Flower
Flower, formerly known as Adap and Flower Labs, is a remote B2B company launched in 2023, specializing in federated learning solutions for AI training on distributed data.
Company Overview
Flower is an open-source framework launched in 2023, designed for training AI on distributed data through federated learning. Originally known as Adap and later Flower Labs, the company operates fully remotely with a team size of five. Flower is a part of Y Combinator's W23 batch and focuses on providing scalable, framework-agnostic solutions for federated learning in the B2B industry.
Services
Flower offers a unified approach to federated learning, analytics, and evaluation. The company provides detailed installation guides and quickstart examples for various machine learning frameworks including PyTorch, TensorFlow, scikit-learn, MXNet, and Hugging Face. The services are designed to enable research and real-world AI system development on multiple platforms such as AWS, GCP, Azure, Android, iOS, Raspberry Pi, and Nvidia Jetson. Flower promotes scalability and framework agnosticism, making it suitable for workloads with tens of millions of clients.
Industry Applications
Flower's federated learning framework is used by prominent companies like Banking Circle, Nokia, Porsche, and Brave to enhance their AI models on sensitive data distributed across organizational silos or user devices. The framework enables training on significantly more data, facilitating substantial advancements in AI capabilities. Flower supports various machine learning workloads and is compatible with a broad array of programming languages and ML frameworks.
Community and Events
Flower is a community-driven initiative, actively inviting feedback and participation via Slack. The company hosts events such as Flower Monthly and Flower Summit to engage with users, share updates, and foster collaboration. The community-oriented approach helps Flower to continuously improve its offerings and address the needs of its users effectively. Participation in these events provides a platform for users to learn, share, and contribute to the federated learning ecosystem.

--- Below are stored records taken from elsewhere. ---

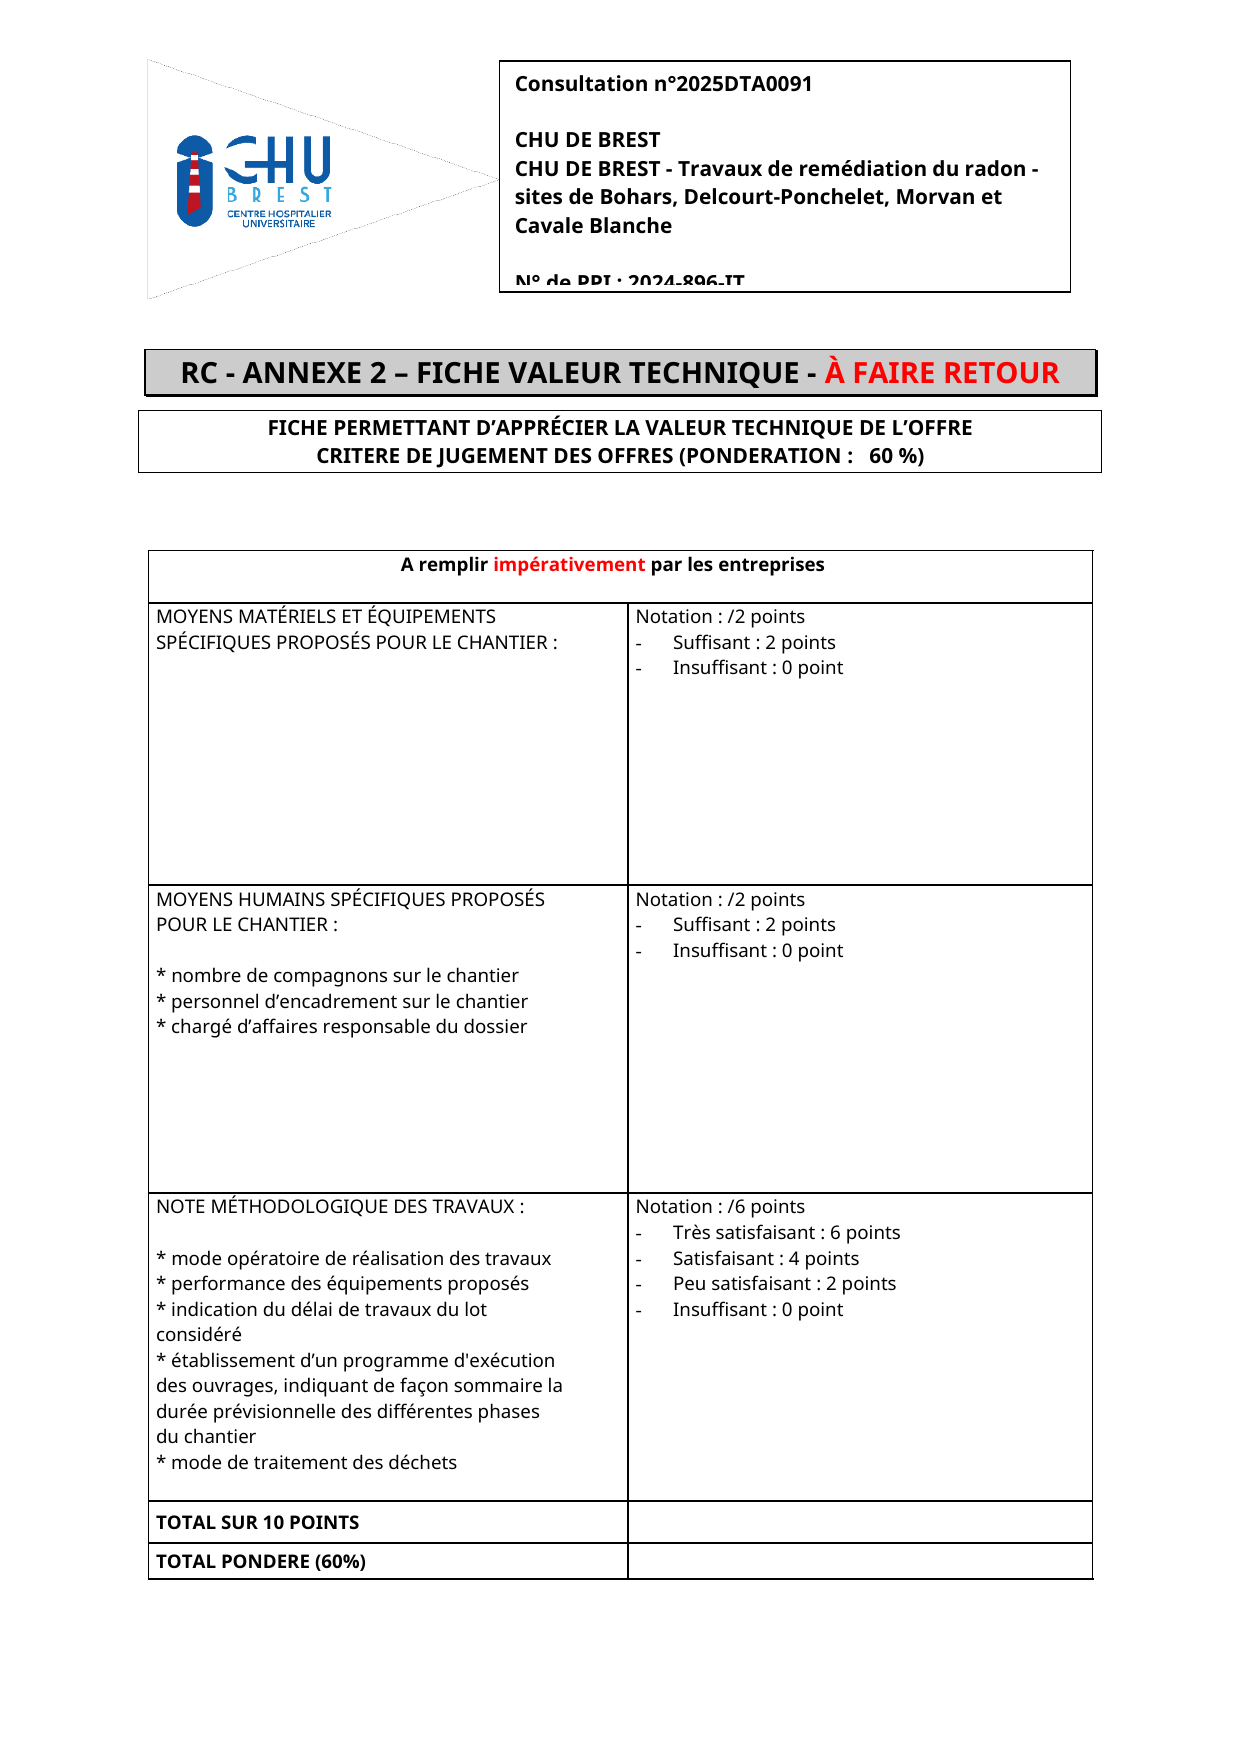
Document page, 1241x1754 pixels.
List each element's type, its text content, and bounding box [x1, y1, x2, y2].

table_cell Notation : /2 points Suffisant : 2 points Insuffisant : 0 point [629, 604, 1092, 884]
table_cell Moyens matériels et équipements spécifiques proposés pour le chantier : [149, 604, 627, 884]
text FICHe permettant d’apprécier la valeur technique de l’offre [139, 411, 1101, 438]
table_cell Notation : /2 points Suffisant : 2 points Insuffisant : 0 point [629, 886, 1092, 1192]
table_cell [629, 1544, 1092, 1578]
picture [147, 59, 499, 299]
subtitle RC - Annexe 2 – Fiche VALEUR TECHNIQUE - à faire RETOUR [146, 350, 1095, 394]
table_cell TOTAL PONDERE (60%) [149, 1544, 627, 1578]
text critere de jugement des offres (ponderation : 60 %) [139, 438, 1101, 472]
table_header A remplir impérativement par les entreprises [149, 551, 1092, 602]
table_cell Moyens humains spécifiques proposés pour le chantier : * nombre de compagnons sur le chantier * personnel d’encadrement sur le chantier * chargé d’affaires responsable du dossier [149, 886, 627, 1192]
table_cell Note méthodologique des travaux : * mode opératoire de réalisation des travaux * performance des équipements proposés * indication du délai de travaux du lot considéré * établissement d’un programme d'exécution des ouvrages, indiquant de façon sommaire la durée prévisionnelle des différentes phases du chantier * mode de traitement des déchets [149, 1194, 627, 1500]
table_cell TOTAL SUR 10 POINTS [149, 1502, 627, 1542]
table_cell Notation : /6 points Très satisfaisant : 6 points Satisfaisant : 4 points Peu satisfaisant : 2 points Insuffisant : 0 point [629, 1194, 1092, 1500]
table_cell [629, 1502, 1092, 1542]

Technological Compatibility
Flower is designed to be a framework-agnostic and platform-independent solution, supporting a wide range of machine learning frameworks such as PyTorch, TensorFlow, scikit-learn, MXNet, and Hugging Face. It offers compatibility with multiple platforms including AWS, GCP, Azure, Android, iOS, Raspberry Pi, and Nvidia Jetson. This versatility allows researchers and developers to conduct federated learning experiments and deploy AI models across various devices and infrastructure setups.